Ulangi seluruh potongan dokumen tentang pembangunan Papua di bawah ini tanpa mengubah satu kata atau tanda baca pun.

▶ _POTONGAN DOKUMEN_:

-*-

Keempat, konsep “Pembangunan Papua” pun menjadi sumber masalah. Kompleksitas persoalan pembangunan disebabkan karena pemahaman konsep “Pembangunan Papua” yang keliru dari pemerintah. Pemerintah dengan cepat mampu mengguyurkan triliunan rupiah untuk meratakan dan mengaspal jalan, membangun gedung-gedung, dan lain-lain. Padahal, semua infrastruktur yang disediakan oleh pemerintah justru banyak dimanfaatkan bukan oleh penduduk asli. Penduduk asli Papua tetap miskin dan tidak memiliki akses secara leluasa terhadap hasil-hasil pembangunan tersebut karena lemahnya kontrol pemerataannya.

-*-

▶ _BAHAN YANG DIBERIKAN_:

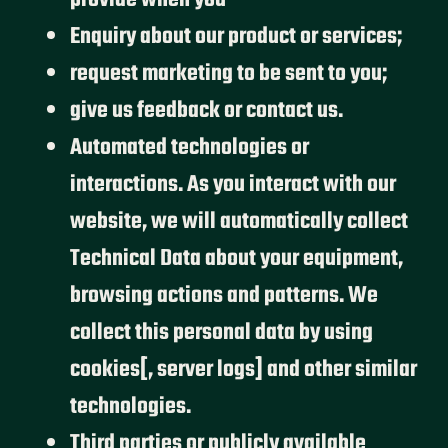
provide when you
Enquiry about our product or services;
request marketing to be sent to you;
give us feedback or contact us.
Automated technologies or
interactions. As you interact with our
website, we will automatically collect
Technical Data about your equipment,
browsing actions and patterns. We
collect this personal data by using
cookies[, server logs] and other similar
technologies.
Third parties or publicly available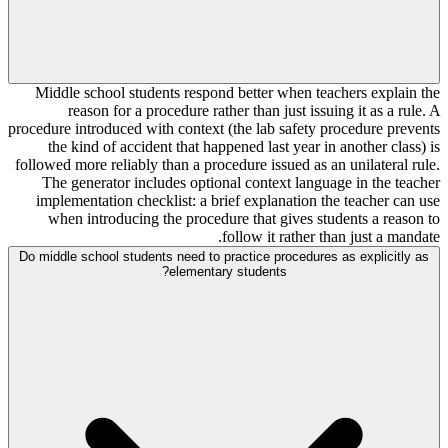
Middle school students respond better when teachers explain the
reason for a procedure rather than just issuing it as a rule. A
procedure introduced with context (the lab safety procedure prevents
the kind of accident that happened last year in another class) is
followed more reliably than a procedure issued as an unilateral rule.
The generator includes optional context language in the teacher
implementation checklist: a brief explanation the teacher can use
when introducing the procedure that gives students a reason to
follow it rather than just a mandate.
Do middle school students need to practice procedures as explicitly as
elementary students?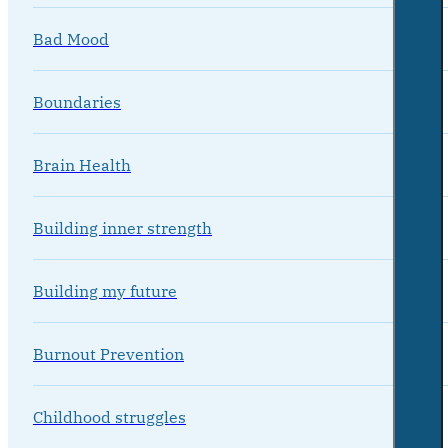
Bad Mood
Boundaries
Brain Health
Building inner strength
Building my future
Burnout Prevention
Childhood struggles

-*-

▶ _HASIL TUGAS_:
Keempat, konsep “Pembangunan Papua” pun menjadi sumber masalah. Kompleksitas persoalan pembangunan disebabkan karena pemahaman konsep “Pembangunan Papua” yang keliru dari pemerintah. Pemerintah dengan cepat mampu mengguyurkan triliunan rupiah untuk meratakan dan mengaspal jalan, membangun gedung-gedung, dan lain-lain. Padahal, semua infrastruktur yang disediakan oleh pemerintah justru banyak dimanfaatkan bukan oleh penduduk asli. Penduduk asli Papua tetap miskin dan tidak memiliki akses secara leluasa terhadap hasil-hasil pembangunan tersebut karena lemahnya kontrol pemerataannya.